I just finished a series of 5 books by Allen Appel which focus on the adventures of Alex Balfour, a fictional historian who travels through time. He and others in his family have the gift/curse and it shuttles Alex to the Civil War, the Russian Revolution, WWII and other places. I found it quite enjoyable and am using it to round out my poorly thought out opinion on the impact of time travel. I have decided that time travel does exist but it doesn't work the way it is often thought to.
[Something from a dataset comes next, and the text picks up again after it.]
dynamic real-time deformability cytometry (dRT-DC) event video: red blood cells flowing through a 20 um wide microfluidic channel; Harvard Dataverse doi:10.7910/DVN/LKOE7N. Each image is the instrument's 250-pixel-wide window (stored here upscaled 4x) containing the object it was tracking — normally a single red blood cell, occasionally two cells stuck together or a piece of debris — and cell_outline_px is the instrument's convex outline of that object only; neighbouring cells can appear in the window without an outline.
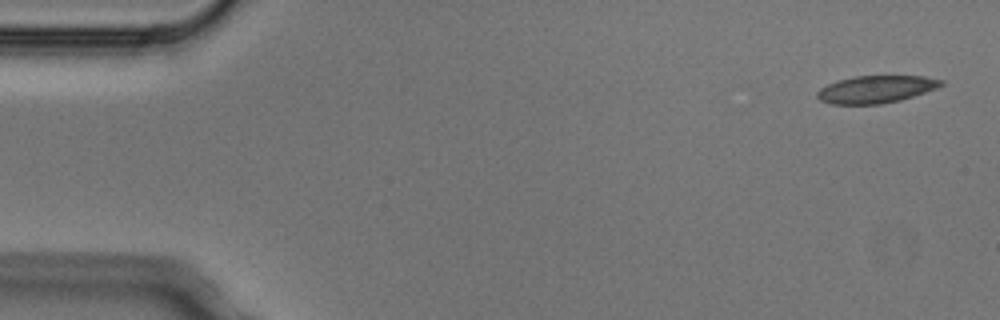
{"species": "Egyptian fruit bat (a non-hibernating species)", "species_latin": "Rousettus aegyptiacus", "temperature_condition": "cold", "stored_images_in_passage": 7, "camera_frame_rate_fps": 3000, "um_per_image_px": 0.085, "animal": {"sex": "male"}, "frame": {"image": 1, "passage_image": 1, "time_ms": 0.0, "image_size_px": [1000, 320], "cell_outline_px": [[944, 84], [936, 88], [900, 100], [880, 104], [832, 104], [820, 100], [816, 96], [816, 92], [820, 88], [836, 80], [852, 76], [924, 76], [944, 80]], "centroid_in_image_um": [74.42, 7.58], "position_along_channel_um": 10.6, "area_um2": 19.77}}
Now I'm no scientist so I won't try to explain how or why people can travel through time, but I'm going to deal with the question of "changing the future". We often think of time as a line and at moments of decision, there are potential branches. With each choice any person makes, a path is chosen and other branches represent other universes in which other decisions were made and they branch off onto the aither. Imagine a nexus point/focal point, and off of this there are infinite paths to take. Our universe is but one of the infinite ones that are born of each moment. A single past leading to multiple potential futures, so going into the past would change a whole lot of infinite realities.
But I'm gonna flip that right on its head. I believe that there are multiple pasts and that they get mixed into a single present/future at these nexus points. Instead of infinite futures branching off, time is the process of resolving infinite pasts and lopping off all other future possibilities. Instead of one moment into many, it should be many pasts into one moment. This then also explains another issue of time travel -- changing things.
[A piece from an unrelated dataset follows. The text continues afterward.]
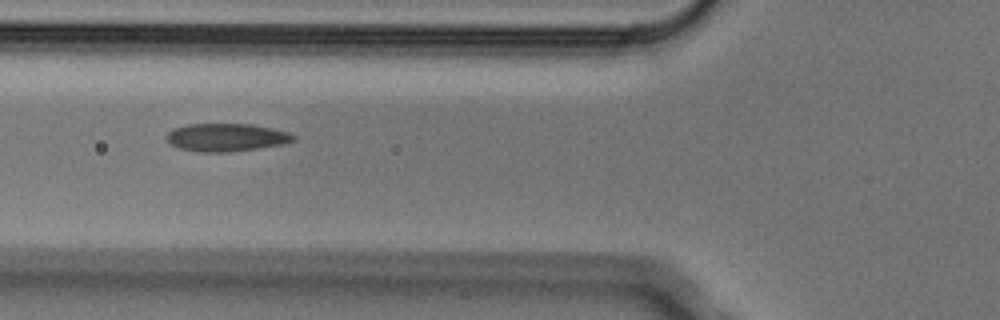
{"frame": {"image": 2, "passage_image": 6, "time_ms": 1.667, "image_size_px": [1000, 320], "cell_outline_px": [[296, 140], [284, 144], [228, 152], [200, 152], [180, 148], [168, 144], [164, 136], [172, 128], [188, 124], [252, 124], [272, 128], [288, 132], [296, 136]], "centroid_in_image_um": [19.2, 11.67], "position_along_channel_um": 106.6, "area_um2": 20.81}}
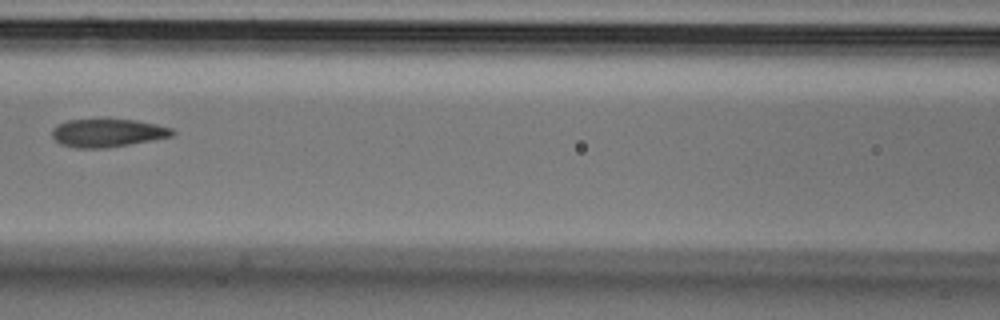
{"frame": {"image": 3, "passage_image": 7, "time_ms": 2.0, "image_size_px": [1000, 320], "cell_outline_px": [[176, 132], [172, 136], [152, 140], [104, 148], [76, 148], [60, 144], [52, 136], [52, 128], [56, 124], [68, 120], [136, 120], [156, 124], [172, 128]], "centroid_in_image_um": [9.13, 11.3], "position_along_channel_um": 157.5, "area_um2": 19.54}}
If someone goes into one of the pasts and changes something, and that has an impact on the unified "real" present, then that change happens instantaneously and we have no idea that it happens. You see, at the moment of change, all of our awarenesses and memories shift as well. Imagine if the Orwellian concept of "Eurasia has ALWAYS been at war with East Asia" was an actual truth. When the past is changed we cannot know any difference -- things are as they always have been. For most time travel changes, this wouldn't even be perceptible to the casual observer. A guy in India goes back in time and buy Colgate instead of Crest? Screw the butterflies; that will not result in any real change to my life. But if something large enough or local enough happens, then the observer would see me sitting and living life while reality shifts around and inside me, but I can't sense it. I am probably shifting through tens if not thousands of universe versions every day as time travelers go back and monkey around (or primate around) but I can't know it because the present is constantly the reality for me in whatever version I see it. And my memories will always conform to the reality I am in and the past which generated it. I can't remember any other reality because, in each case, there has never been any other reality.
If time travelers are here from the future doing stuff, I'll never know it because they are creating a future reality into which I will move, never knowing that things could have been any other way. The word "change" is wrong -- people who travel to the past are setting up my present, not changing it.
Now, as to traveling into the future, no dice. That's silly.